I continue to have great hope for Ryan.
Love, understanding, prayers for peace and healing
Hugs, Paula
Kathy says
We all love you and care about you no matter where you end up, no matter how ugly it gets. You bring joy and meaning to others.
Grey says
It is up to all of us to be here for the Diviney family. Do not freeze. Do not give up. Do not tire. Continue to be active, and continue to be a part of the entire process. For Ken, for Ryan, for Sue, and for Keri.
Colleen says
I’m so sorry for your pain and so sorry for Ryan and the condition he didn’t ask for.
We’re all here and I thank you for writing because I think we all knew why you didn’t post yesterday but thank you for posting today. We do worry when we don’t hear from you.

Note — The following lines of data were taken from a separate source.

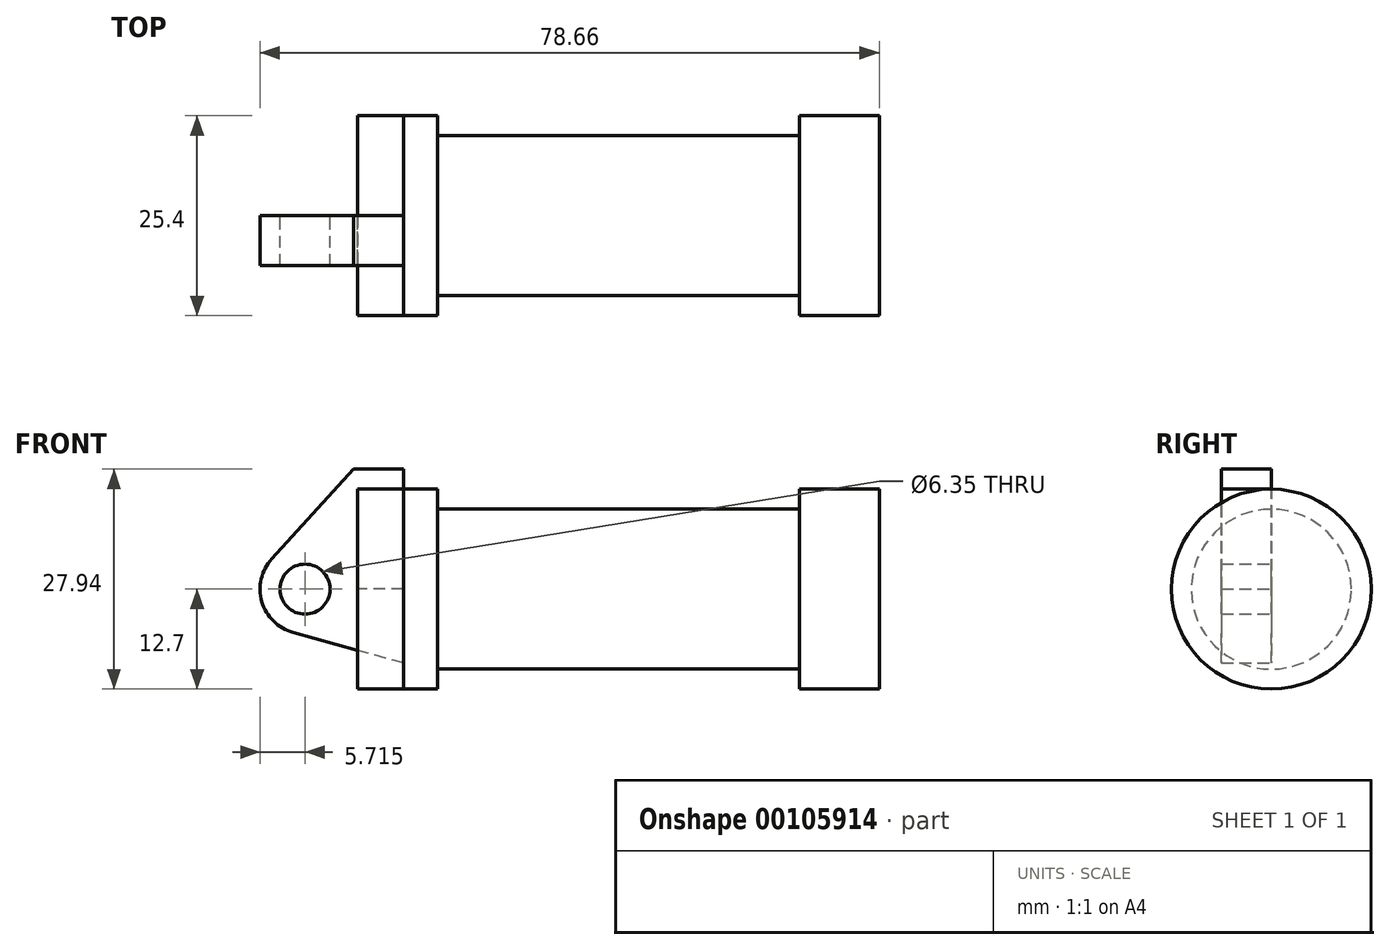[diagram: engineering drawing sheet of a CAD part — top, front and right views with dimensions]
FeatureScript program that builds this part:
annotation { "Feature Type Name" : "Feature", "Feature Type Description" : "" }
export const myFeature = defineFeature(function(context is Context, id is Id, definition is map)
    precondition{}
    {
        {
            var Q0;
            Q0=qCreatedBy(makeId("Front.planeOp"),FACE);
            var sketch = newSketch(context, id + "F0", { "sketchPlane" : qUnion([Q0])});
            skLineSegment(sketch, "E0", {"start": v(0, 0) * mm, "end": v(0, 12.7) * mm});
            skLineSegment(sketch, "E1", {"start": v(0, 12.7) * mm, "end": v(10.16, 12.7) * mm});
            skLineSegment(sketch, "E2", {"start": v(10.16, 12.7) * mm, "end": v(10.16, 10.16) * mm});
            skLineSegment(sketch, "E3", {"start": v(10.16, 10.16) * mm, "end": v(56.13, 10.16) * mm});
            skLineSegment(sketch, "E4", {"start": v(56.13, 10.16) * mm, "end": v(56.13, 12.7) * mm});
            skLineSegment(sketch, "E5", {"start": v(56.13, 12.7) * mm, "end": v(66.3, 12.7) * mm});
            skLineSegment(sketch, "E6", {"start": v(66.3, 12.7) * mm, "end": v(66.3, 0) * mm});
            skLineSegment(sketch, "E7", {"start": v(66.3, 0) * mm, "end": v(0, 0) * mm});
            skLineSegment(sketch, "E8", {"start": v(5.84, 15.24) * mm, "end": v(-0.5, 15.24) * mm});
            skLineSegment(sketch, "E9", {"start": v(-0.5, 15.24) * mm, "end": v(-10.88, 3.85) * mm});
            skLineSegment(sketch, "E10", {"start": v(0, 0) * mm, "end": v(-6.65, 0) * mm});
            skCircle(sketch, "E11", {"center": v(-6.65, 0) * mm, "radius": 5.72 * mm});
            skCircle(sketch, "E12", {"center": v(-6.65, 0) * mm, "radius": 3.18 * mm});
            skLineSegment(sketch, "E13", {"start": v(5.84, 15.24) * mm, "end": v(5.84, -9.4) * mm});
            skLineSegment(sketch, "E14", {"start": v(5.84, -9.4) * mm, "end": v(-8.18, -5.5) * mm});
            skSolve(sketch);
        }
        {
            var Q0;
            {var subQ0=sQuery(id+"F0.wireOp",EDGE,"E2");Q0=makeQuery(id+"F0.imprint","IMPRINT",FACE,{"disambiguationData":[TD([[makeQuery(id+"F0.imprint","IMPRINT",EDGE,{"derivedFrom":subQ0}),-1.0]])]});}
            var Q1;
            Q1=sQuery(id+"F0.wireOp",EDGE,"E7");
            revolve(context, id + "F1", {"entities" : qUnion([Q0]), "axis" : qUnion([Q1]), "revolveType" : RevolveType.FULL});
        }
        {
            var Q0;
            {var subQ3=sQuery(id+"F0.wireOp",EDGE,"E0");Q0=makeQuery(id+"F0.imprint","IMPRINT",FACE,{"disambiguationData":[TD([[makeQuery(id+"F0.imprint","IMPRINT",EDGE,{"derivedFrom":subQ3}),1.0]])]});}
            var Q1;
            {var subQ4=sQuery(id+"F0.wireOp",EDGE,"E12");Q1=makeQuery(id+"F0.imprint","IMPRINT",FACE,{"disambiguationData":[TD([[makeQuery(id+"F0.imprint","IMPRINT",EDGE,{"derivedFrom":subQ4}),-1.0]])]});}
            var Q2;
            {var subQ0=sQuery(id+"F0.wireOp",EDGE,"E14");Q2=makeQuery(id+"F0.imprint","IMPRINT",FACE,{"disambiguationData":[TD([[makeQuery(id+"F0.imprint","IMPRINT",EDGE,{"derivedFrom":subQ0}),-1.0]])]});}
            extrude(context, id + "F2", {"entities" : qUnion([Q0, Q1, Q2]), "depth" : 6.35 * mm});
        }
        {
            var Q0;
            {var subQ0=sQuery(id+"F0.wireOp",EDGE,"E0");Q0=makeQuery(id+"F0.imprint","IMPRINT",FACE,{"disambiguationData":[TD([[makeQuery(id+"F0.imprint","IMPRINT",EDGE,{"derivedFrom":subQ0}),-1.0]])]});}
            var Q1;
            Q1=sQuery(id+"F0.wireOp",EDGE,"E7");
            revolve(context, id + "F3", {"entities" : qUnion([Q0]), "axis" : qUnion([Q1]), "revolveType" : RevolveType.FULL});
        }
    });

Wish I could take the pain away from you and your family and especially from Ryan.
Rita says
We are all here to help see you through to the other side, Ken; you, Sue, Kari and that warrior son of yours. Whatever “the other side” looks like, we believe it’ll be much, much better for Ryan and your family. That’s the hope we’re holding onto, trusting that God is still in control of this flawed world and has a very important plan for Ryan yet. Love and prayers are always being sent your way. Thank you for choosing to write today, despite causing you even more pain.
Karen S. says
Stay strong Ken; you are doing an amazing job with your son. Stay strong.